Apollo component documentation library in Notion — Components table with Name, Status, Owner, Figma link, and DS Notes columns for every component.

Context — one hub, three audiences.

Apollo's component library had outgrown its documentation. Usage guidance lived in Figma captions, specs lived in engineers' heads, and best practices lived nowhere in particular — which meant every team was re-deriving the same answers on their own. The ask was one comprehensive hub that could serve three audiences at once: product designers looking for usage and IA guidance, engineers looking for accurate specs, and PMs trying to understand what was available and when to use it.

The bar was high. Apollo's components are used across every surface of the product — documentation that was wrong, outdated, or hard to read would cost more time than no documentation at all.

Approach — boilerplate first, workshop-shaped IA.

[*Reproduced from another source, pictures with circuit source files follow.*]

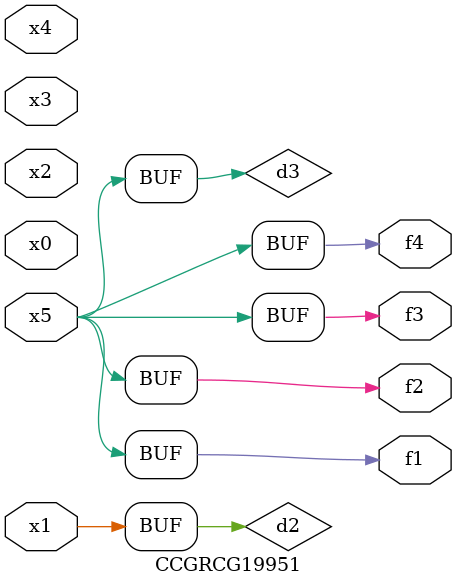
<source format=v>
module CCGRCG19951(
	input x0, x1, x2, x3, x4, x5,
	output f1, f2, f3, f4
);

	wire d1, d2, d3;

	not (d1, x5);
	or (d2, x1);
	xnor (d3, d1);
	assign f1 = d3;
	assign f2 = d3;
	assign f3 = d3;
	assign f4 = d3;
endmodule

</source>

I treated each component page as a small product with its own readers. To get 50+ pages out the door without sacrificing quality, I paired two techniques: an AI-supplemented drafting pipeline for the mechanical parts, and iterative workshops with product designers to shape the IA every reader would land on.

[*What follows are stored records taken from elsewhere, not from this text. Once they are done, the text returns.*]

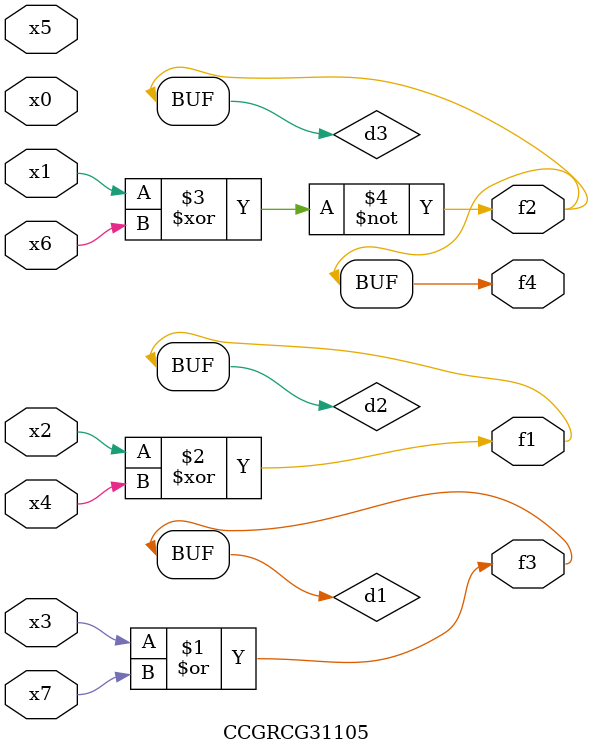
<source format=v>
module CCGRCG31105(
	input x0, x1, x2, x3, x4, x5, x6, x7,
	output f1, f2, f3, f4
);

	wire d1, d2, d3;

	or (d1, x3, x7);
	xor (d2, x2, x4);
	xnor (d3, x1, x6);
	assign f1 = d2;
	assign f2 = d3;
	assign f3 = d1;
	assign f4 = d3;
endmodule

</source>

Documentation 2.0 workshop canvas in Figma — three participant groups, timed 5-minute and 20-minute tasks, and per-component feedback captured in-session.
Fig. 01 — IA shaped through designer workshops. Timed tasks, per-component feedback, and live iteration on the shared canvas.

The boilerplate pipeline drew on three sources, in priority order: Apollo's own functional guidance (how the component is meant to behave inside the system), current in-app usage patterns (how teams are actually reaching for it today), and industry best practices as the fallback when neither of the first two had a clear answer. Humans reviewed every page before it published — AI cleared the first draft; designers and engineers owned the judgment.

What I shipped.

  • 50+ component pages in Notion. Every page covers usage, anatomy, specs, accessibility, and do's / don'ts in a consistent IA — the same sections on every component, so readers learn the layout once and read everything faster after that.
  • AI-supplemented boilerplate. An LLM pipeline that drafts each page by synthesizing Apollo's functional guidance, current in-app usage, and industry standards as a fallback — cutting first-draft time by an order of magnitude.
  • Workshop-shaped IA. Rounds of workshops and lightweight feedback channels with product designers established what every component page needed to include, and in what order, before a single page shipped.
  • Figma-linked components. Each documentation page is linked to — and linked from — its Figma component, so designers land on the docs without leaving their tool of choice.

Outcomes.

The hub has become Apollo's default component reference. Designers, engineers, and PMs all land in the same place and read from the same source of truth, and the Figma linkage has turned documentation into something designers open while they work, not as a separate trip.

50+
Components documented end-to-end
40+
Regular viewers across design, engineering, and PM
1,000s
Sessions logged on the documentation hub

Reflections — AI clears the floor, humans do the work.

The biggest unlock was the priority order inside the drafting pipeline. Apollo's own functional guidance first, current usage second, industry best practices as the fallback. That ordering is what keeps the output sounding like Apollo rather than a generic documentation template, and it's what made 50+ pages feasible without the docs turning into noise.

The other thing I'd repeat: shaping the IA with designers before writing any pages. Every workshop conversation compounded — by the time we started drafting at scale, the template had already absorbed the questions readers were going to ask.